_Assignment_
Continue the Tata Steel quarterly earnings report from its final sentence.

_Supplied text_

********************

Tata Steel reports multifold jump in Q3 net profit to Rs 2,730 cr; capex hits Rs 3,291 cr

NEW DELHI, Feb 6 : Tata Steel on Friday said its consolidated profit jumped manifold to Rs 2,730.37 crore in the December quarter, citing increased revenues across operations except the UK, where the company is in transition towards low-cost steel manufacturing.

It registered a profit of Rs 295.49 crore in the October-December period of the preceding 2024-25 financial year, the company said in an exchange filing.

The company’s total income rose to Rs 57,503.49 crore during the quarter from Rs 53,869.33 crore in the year-ago period.

Sharing a breakup of the revenue numbers, the company said Tata Steel India and Neelachal Ispat Nigam have earned a revenue of Rs 37,141.51 crore, higher from Rs 34,218.73 crore in Q3FY25.

From the Netherlands, the company logged a revenue of Rs 14,001.22 crore, compared to Rs 13,862.92 crore a year ago, while in South East Asian operations, the figure was Rs 1,906.10 crore compared to Rs 1,777.23 crore in Q3 FY25.

Tata Steel UK has registered a revenue of Rs 5,535.64 crore, down from Rs 5,664.89 crore in October-December FY25.

The company has spent Rs 3,291 crore on capital expenditure during the reporting quarter, and Rs 10,370 crore during the nine months of FY26. Net debt declined by Rs 5,206 crore QoQ to Rs 81,834 crore.

********************

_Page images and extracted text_

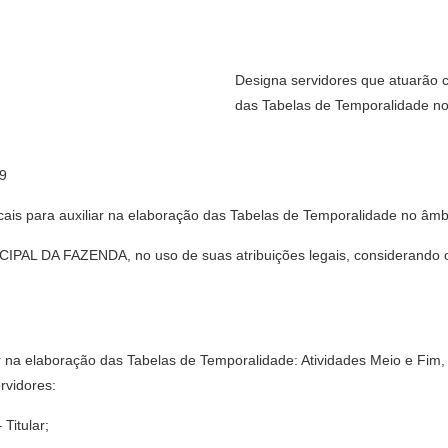
Designa servidores que atuarão c
das Tabelas de Temporalidade no
19
ais para auxiliar na elaboração das Tabelas de Temporalidade no âmbi
DA FAZENDA, no uso de suas atribuições legais, considerando o d
ar na elaboração das Tabelas de Temporalidade: Atividades Meio e Fim
rvidores:
Titular;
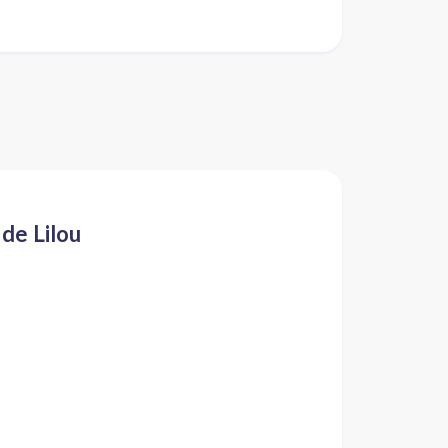
 de Lilou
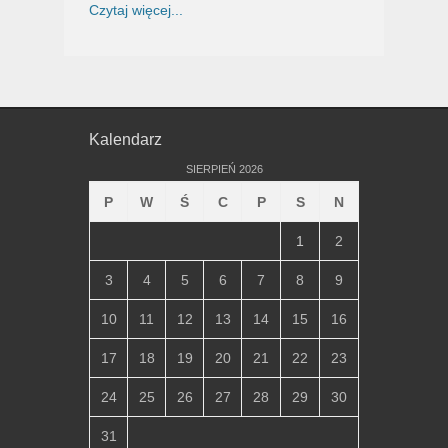
Czytaj więcej...
Kalendarz
SIERPIEŃ 2026
P
W
Ś
C
P
S
N
1
2
3
4
5
6
7
8
9
10
11
12
13
14
15
16
17
18
19
20
21
22
23
24
25
26
27
28
29
30
31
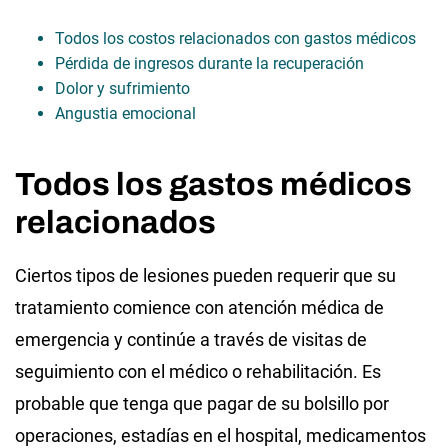
Todos los costos relacionados con gastos médicos
Pérdida de ingresos durante la recuperación
Dolor y sufrimiento
Angustia emocional
Todos los gastos médicos
relacionados
Ciertos tipos de lesiones pueden requerir que su
tratamiento comience con atención médica de
emergencia y continúe a través de visitas de
seguimiento con el médico o rehabilitación. Es
probable que tenga que pagar de su bolsillo por
operaciones, estadías en el hospital, medicamentos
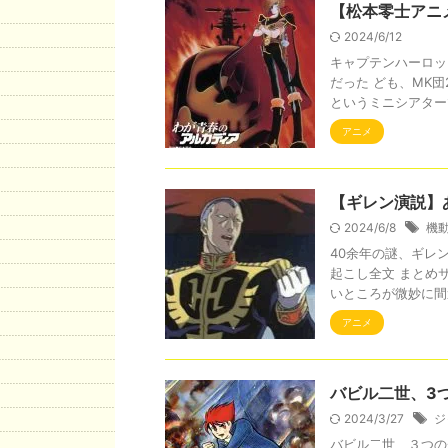
【松本零士アニ
2024/6/12
キャプテンハーロッ
だった ども、MK
というミニシアターで
アニメ
【ギレン演説】
2024/6/8
機
40余年の謎、ギレ
起こし全文 まとめ
いところが微妙に間違
アニメ
バビル二世、3
2024/3/27
ジ
バビル二世、３つの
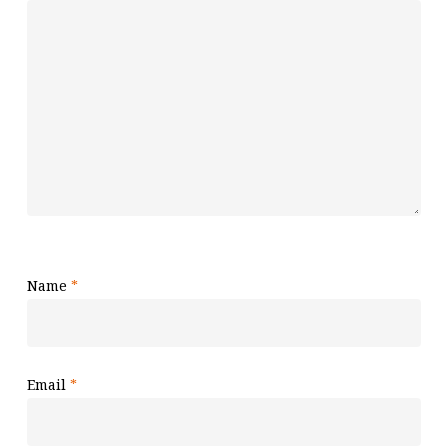
Name
*
Email
*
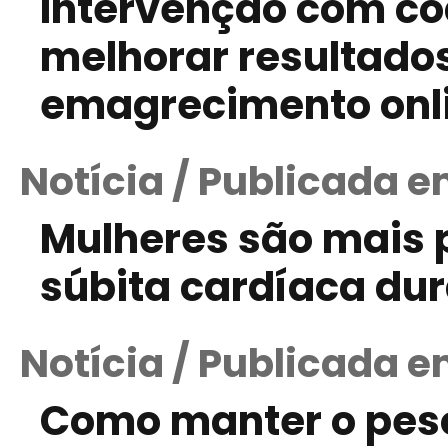
Intervenção com co
melhorar resultado
emagrecimento onl
Notícia / Publicada e
Mulheres são mais 
súbita cardíaca dur
Notícia / Publicada e
Como manter o pes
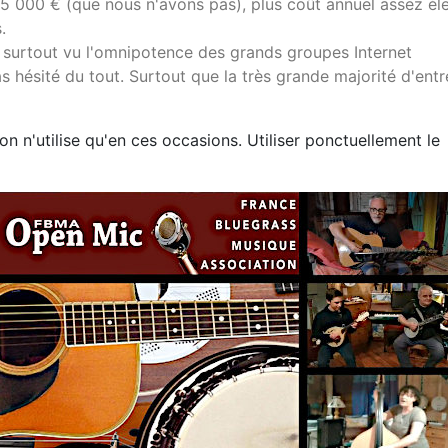
 000 € (que nous n'avons pas), plus coût annuel assez él
.
e, surtout vu l'omnipotence des grands groupes Internet
as hésité du tout. Surtout que la très grande majorité d'entr
on n'utilise qu'en ces occasions. Utiliser ponctuellement le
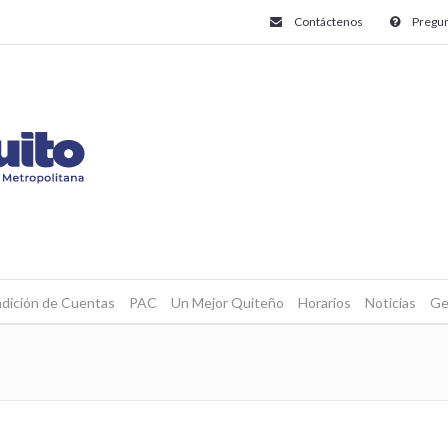
Contáctenos
Pregun
dición de Cuentas
PAC
Un Mejor Quiteño
Horarios
Noticias
Ge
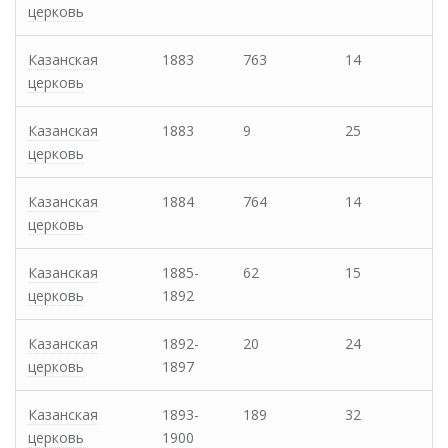
церковь
Казанская
1883
763
14
церковь
Казанская
1883
9
25
церковь
Казанская
1884
764
14
церковь
Казанская
1885-
62
15
церковь
1892
Казанская
1892-
20
24
церковь
1897
Казанская
1893-
189
32
церковь
1900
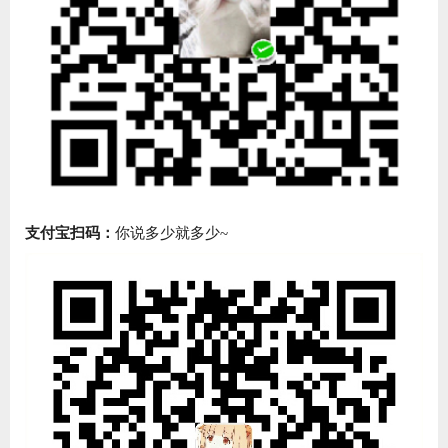
支付宝扫码：
你说多少就多少~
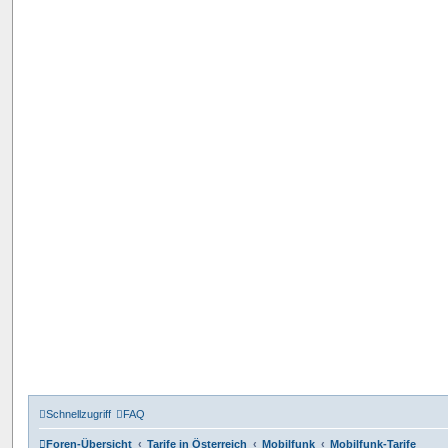
Schnellzugriff
FAQ
Foren-Übersicht
Tarife in Österreich
Mobilfunk
Mobilfunk-Tarife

********************

_Written answer_
In a statement, T V Narendran, Tata Steel Chief Executive Officer and Managing Director, said, “Our global operating environment continues to be shaped by tariffs, geopolitical shifts and policy divergence. Steel markets were impacted by elevated finished steel exports from China, which, at 119 million tonnes, surpassed the 2015 peak.”

Against this backdrop, Tata Steel delivered a strong performance in this quarter, with India’s crude steel production rising 12 per cent, while deliveries grew faster at 14 per cent YoY, surpassing the 6 million tonne-mark in a quarter for the first time.

“In our overseas operations, deliveries stood at 0.52 million tonnes in the UK and 1.40 million tonnes in the Netherlands. Supportive policy frameworks are vital to transition to a more sustainable operating model. While the recent progress in Europe has supported sentiment, the UK market continues to be depressed, and the quota framework needs to be revised to reflect underlying market conditions,” he said.

On the EU’s carbon tax framework CBAM, the company’s Executive Director and Chief Financial Officer, Koushik Chatterjee, said that the UK market conditions continue to be pressured by subdued demand, while policy interventions are taking longer than anticipated to materialise.

“We are closely monitoring the situation and the evolving tariff framework and CBAM in EU, which are pivotal for rebalancing EU market dynamics. We remain focused on prioritising, optimising and sequencing our capital allocation to balance investment needs with returns, while maintaining financial discipline and long-term value creation for stakeholders,” he said.

Tata Steel group is among the country’s top global steel companies with an annual crude steel capacity of 35 million tonnes per annum. (PTI)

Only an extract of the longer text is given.